Photosynthesis is not only determined by leaf area and the amount of light intercepted, but also by the nitrogen (in chlorophyll) content of the leaves. With more nitrogen, there is more chlorophyll and more photosynthesis per unit leaf area (see Chapter 3.2.2 section Maximum leaf photosynthesis rate of the book ORYZA2000: modelling lowland rice). In the POTENTIAL production mode, ORYZA2000 reads the leaf nitrogen concentration (on area basis) from the crop data file. Leaf nitrogen concentration normally changes over time with development and ageing of the crop and it is defined as a function of development stage. In the nitrogen-limited production mode, ORYZA2000 dynamically calculates leaf nitrogen concentration as a function of supply and demand (Chapter 5 of the book ORYZA2000: modelling lowland rice).
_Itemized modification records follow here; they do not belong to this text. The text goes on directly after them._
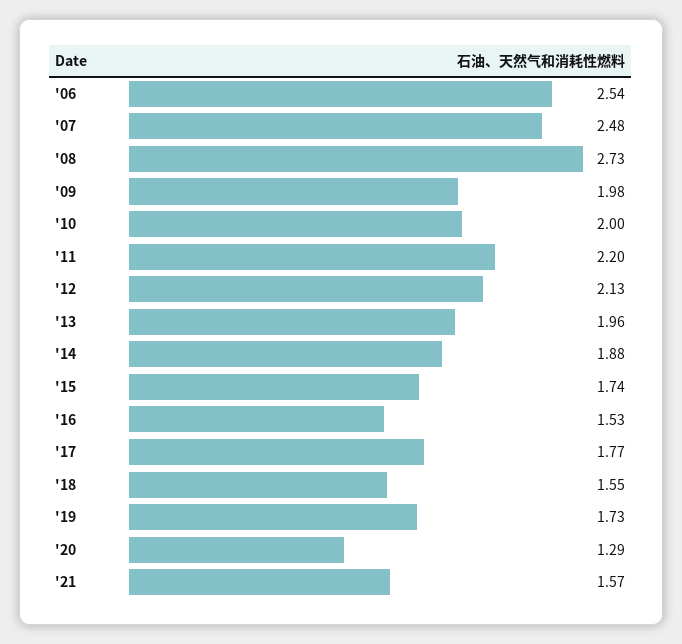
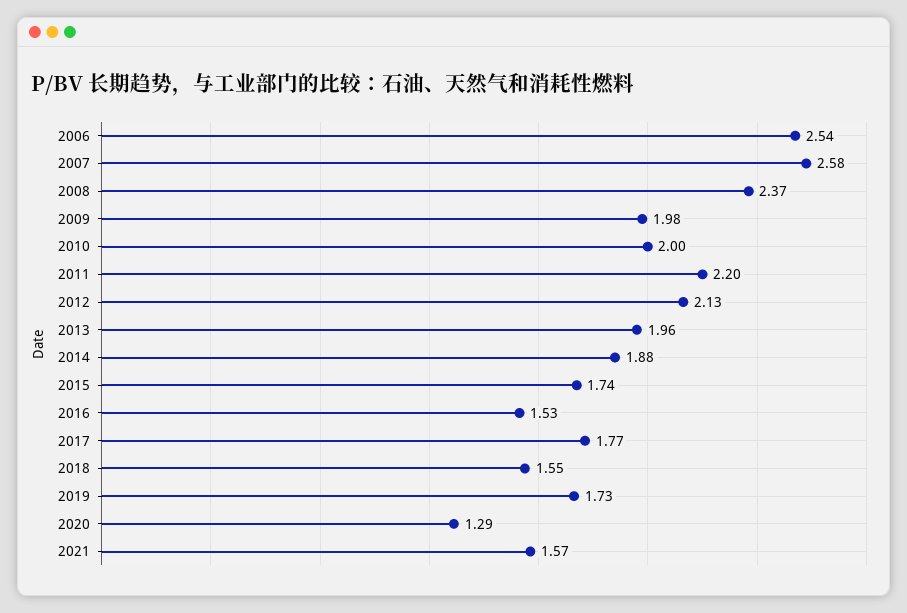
'07: 2.48 -> 2.58
'08: 2.73 -> 2.37

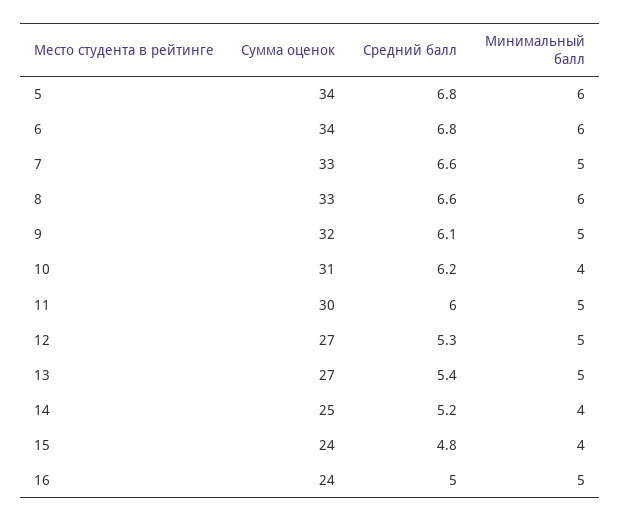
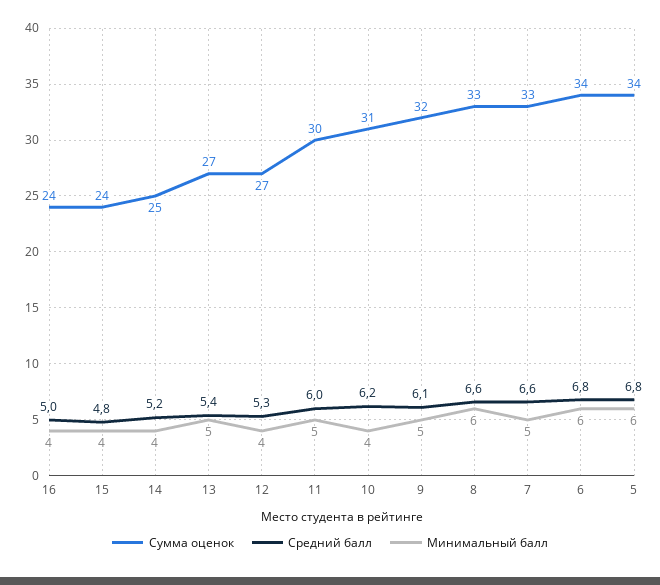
Минимальный балл, 12: 5 -> 4
Минимальный балл, 16: 5 -> 4

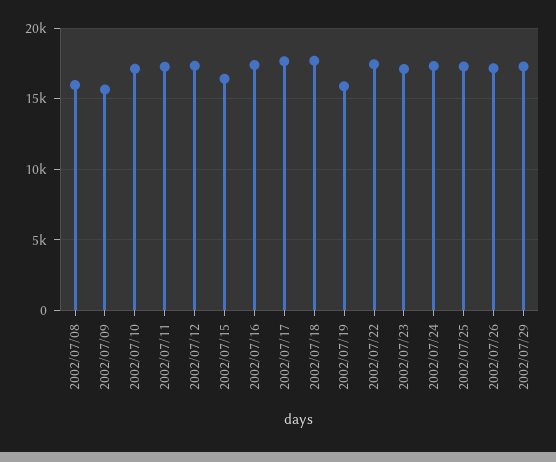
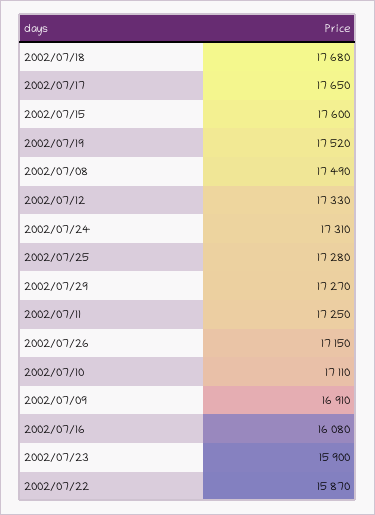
2002/07/08: 16000 -> 17490
2002/07/09: 15500 -> 16910
2002/07/15: 16500 -> 17600
2002/07/16: 17500 -> 16080
2002/07/19: 16000 -> 17520
2002/07/22: 17500 -> 15870
2002/07/23: 17000 -> 15900

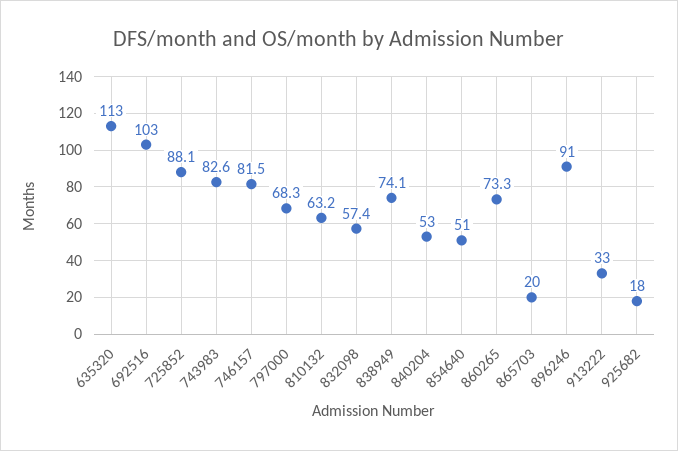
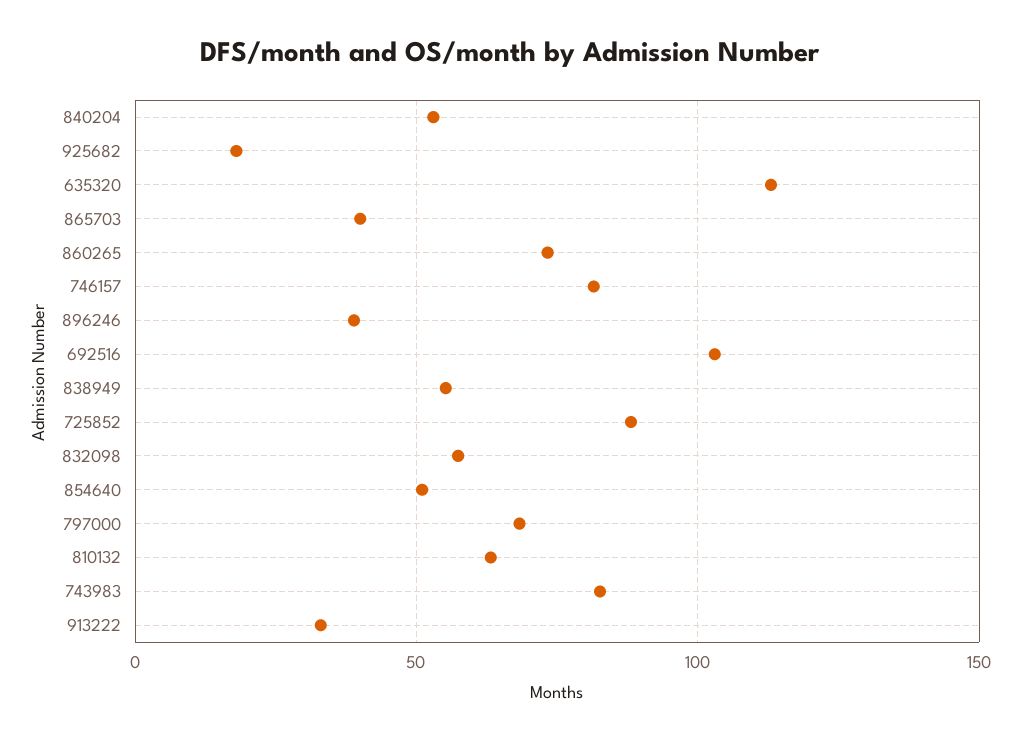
838949: 74.1 -> 55
865703: 20 -> 40
896246: 91 -> 40

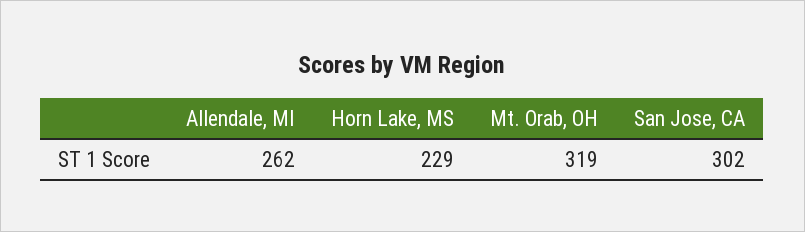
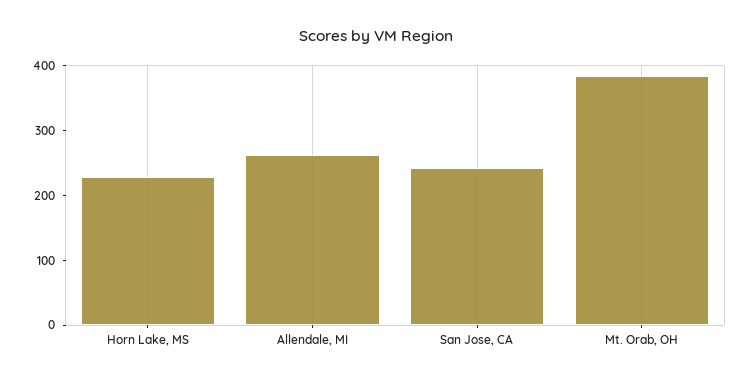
Mt. Orab, OH: 319 -> 380
San Jose, CA: 302 -> 240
Figure II.5a. Simulated and observed green leaf weight (kg ha-1) versus time, for three runs with different partitioning tables for leaves and stems.
Figure II.5b. Simulated and observed leaf area index (-) versus time, for three runs with different partitioning tables for leaves and stems.
Ex-II.9. Locate in the crop data file the nitrogen concentration in the leaves as the table NFLVTB (N fraction in leaves on leaf area basis; g N m-2 leaf). Notice that leaf N concentration is low (0.54) in the very young crop (until development stage 0.16), increases steeply to about 1.5 around tillering and then gradually decreases to a value of 0.8 at maturity.
Ex-II.10. Make a rerun file with two reruns on NFLVTB:
* rerun set 1
NFLVTB = 0.00, 0.54,
0.16, 0.54,
0.33, 1.75,
2.02, 1.00,
2.50, 1.00
* rerun set 2
NFLVTB = 0.00, 0.54,
0.16, 0.54,
0.33, 1.25,
2.02, 0.60,
2.50, 0.60
Run ORYZA2000 and study the output in OP.DAT and produce some graphs. Explain the differences.
The parameters in Sections 1-7 in the crop data file all affect the growth and development of rice in the potential production situation. The parameters in Sections 8-10 affect processes of crop growth only in situations of water and/or nitrogen limitations.
Ex-II.11. Use the rerun option to vary the values of various parameters (scalars or functions) of the crop data file IR72.D92. The rerun option is an ideal tool for sensitivity analysis and to gain understanding of the way in which parameter values affect crop growth and development. Remember that the default run (RUNNUM 1 in OP.DAT, or Run_0) is always the run with the original parameter values, and that these run results are always supplied in the output files.